What Is the Connection between Gender and Self-Esteem?

There is a lot of debate about the connection between gender and self-esteem. One common idea is that women tend to have lower self-esteem than men because they often have a lower self-image and are more likely to dislike their bodies. While this may be true on some level, overall self-esteem does not seem to be dictated by gender. Women and girls have equal or greater self-esteem when it comes to aspects of intelligence and abilities in reading, math, science, and other areas. In many widespread studies, there was no marked connection between gender and self-esteem.

One of the main reasons women are perceived to have lower self-esteem than men is due to the fact that females are seen as being torn between their possible roles as a wife and mother and as a professional outside of the home. This may have had more validity before the woman's movement, but based on several studies, both young and older women do not feel pressure because of these dueling roles.

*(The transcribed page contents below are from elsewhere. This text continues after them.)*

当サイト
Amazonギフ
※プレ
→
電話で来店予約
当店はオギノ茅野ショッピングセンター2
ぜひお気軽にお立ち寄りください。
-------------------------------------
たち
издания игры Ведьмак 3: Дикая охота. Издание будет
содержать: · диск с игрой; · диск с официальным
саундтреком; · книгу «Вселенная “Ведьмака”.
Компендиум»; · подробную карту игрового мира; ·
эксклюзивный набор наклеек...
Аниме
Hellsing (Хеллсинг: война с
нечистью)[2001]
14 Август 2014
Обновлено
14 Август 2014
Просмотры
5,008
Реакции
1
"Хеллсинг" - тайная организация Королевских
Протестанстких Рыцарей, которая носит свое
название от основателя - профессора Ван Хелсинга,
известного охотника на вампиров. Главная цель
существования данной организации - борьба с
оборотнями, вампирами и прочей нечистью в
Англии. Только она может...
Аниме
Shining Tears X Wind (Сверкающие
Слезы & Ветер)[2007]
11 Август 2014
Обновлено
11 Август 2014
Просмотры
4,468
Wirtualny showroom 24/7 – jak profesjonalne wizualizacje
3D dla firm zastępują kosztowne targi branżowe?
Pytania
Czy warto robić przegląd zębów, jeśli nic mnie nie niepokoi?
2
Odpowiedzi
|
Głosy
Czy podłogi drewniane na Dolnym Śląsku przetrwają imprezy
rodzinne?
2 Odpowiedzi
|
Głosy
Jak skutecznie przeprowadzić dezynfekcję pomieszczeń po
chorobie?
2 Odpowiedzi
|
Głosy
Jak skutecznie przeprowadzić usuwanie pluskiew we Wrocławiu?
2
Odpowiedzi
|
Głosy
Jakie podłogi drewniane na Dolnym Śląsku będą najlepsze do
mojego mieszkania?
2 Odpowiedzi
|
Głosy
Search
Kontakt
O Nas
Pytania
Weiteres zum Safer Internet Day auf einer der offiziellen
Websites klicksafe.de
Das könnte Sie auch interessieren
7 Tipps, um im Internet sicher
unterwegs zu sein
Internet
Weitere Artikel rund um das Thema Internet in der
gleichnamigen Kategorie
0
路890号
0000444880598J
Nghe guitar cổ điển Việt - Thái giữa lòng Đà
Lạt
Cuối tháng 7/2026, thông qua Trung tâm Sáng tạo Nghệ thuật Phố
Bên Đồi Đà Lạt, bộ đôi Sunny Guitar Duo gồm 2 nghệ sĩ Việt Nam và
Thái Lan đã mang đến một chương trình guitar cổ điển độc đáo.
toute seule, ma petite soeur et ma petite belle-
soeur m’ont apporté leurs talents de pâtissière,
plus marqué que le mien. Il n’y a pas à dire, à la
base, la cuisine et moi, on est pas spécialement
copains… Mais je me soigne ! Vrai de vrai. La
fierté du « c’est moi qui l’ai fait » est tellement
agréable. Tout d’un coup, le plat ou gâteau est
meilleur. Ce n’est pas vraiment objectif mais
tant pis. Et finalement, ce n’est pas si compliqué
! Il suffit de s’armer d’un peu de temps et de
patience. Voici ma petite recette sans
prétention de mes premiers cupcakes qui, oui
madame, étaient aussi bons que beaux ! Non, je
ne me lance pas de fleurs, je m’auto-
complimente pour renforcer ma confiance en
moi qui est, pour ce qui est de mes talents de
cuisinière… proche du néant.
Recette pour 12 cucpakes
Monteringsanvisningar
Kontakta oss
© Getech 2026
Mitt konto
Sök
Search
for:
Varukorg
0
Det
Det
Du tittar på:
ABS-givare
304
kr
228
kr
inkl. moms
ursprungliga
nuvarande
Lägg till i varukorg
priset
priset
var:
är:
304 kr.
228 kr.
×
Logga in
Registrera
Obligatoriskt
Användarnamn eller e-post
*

They seem to have come to accept each role as part of themselves and work to find balance between the two. Many women have a greater sense of achievement and higher self-esteem when they are successful at doing this.


Another reason women are viewed to have lower self-esteem than men is because they are more likely to have a poor body image. While it is true that society in most cultures places more of an importance on a woman's looks than on a man's, women are more or equally as confident as men in other areas of their lives. For instance, men may be less confident in their ability to provide for themselves or their families since they often have more pressure in this area.

Despite some early reports that there was a strong link between gender and self-esteem, there are other factors that are much more likely to impact a person in this area. Those who were abused, neglected, bullied, or teased are more likely to have self-esteem issues. This is also true for children and adults who are placed in foster care, since they often have feelings of not belonging or not being loved. Additionally, some mood disorders and mental illnesses can also lead to low self-esteem, and all people have negative feelings about themselves at one time or another.

Potential connections between gender and self-esteem in those who have been abused or bullied have been studied, and even in these cases confidence is often more dependent on a person's psychological makeup than on gender. Some people are naturally more sensitive to such experiences than others. Although there may be certain connections between gender and self-esteem in certain areas, men and women have been found to be equally confident overall.



Discuss this Article

Post 3

@fBoyle-- I don't think so. It might actually be difficult for members of one gender to take notice of the other gender's problems.

During teenage years, girls may experience self esteem issues because of their weight, beauty or clothes. But boys may experience these issues as well. The causes may be different, such as academic or athletic success, but the risks are the same.

I do believe that some people are better able to deal with stress and are less likely to suffer from low self esteem. So it may seem as though a gender has more self esteem issues, but it really isn't so.

Post 2

Could age have something to do with gender and self esteem?

I'm in high school and I think that the girls in my school are dealing with self esteem issues more than the boys.

Post 1

Men are just as likely to have a poor body image in today's era. In the past, this may have been more true for men but not anymore. Now, society expects men to be fit, well groomed, well dressed and handsome. So the pressures about outer appearance apply just as much to men.

I don't think there is much connection between gender and self esteem. Self esteem has more to do with childhood experiences and traumas.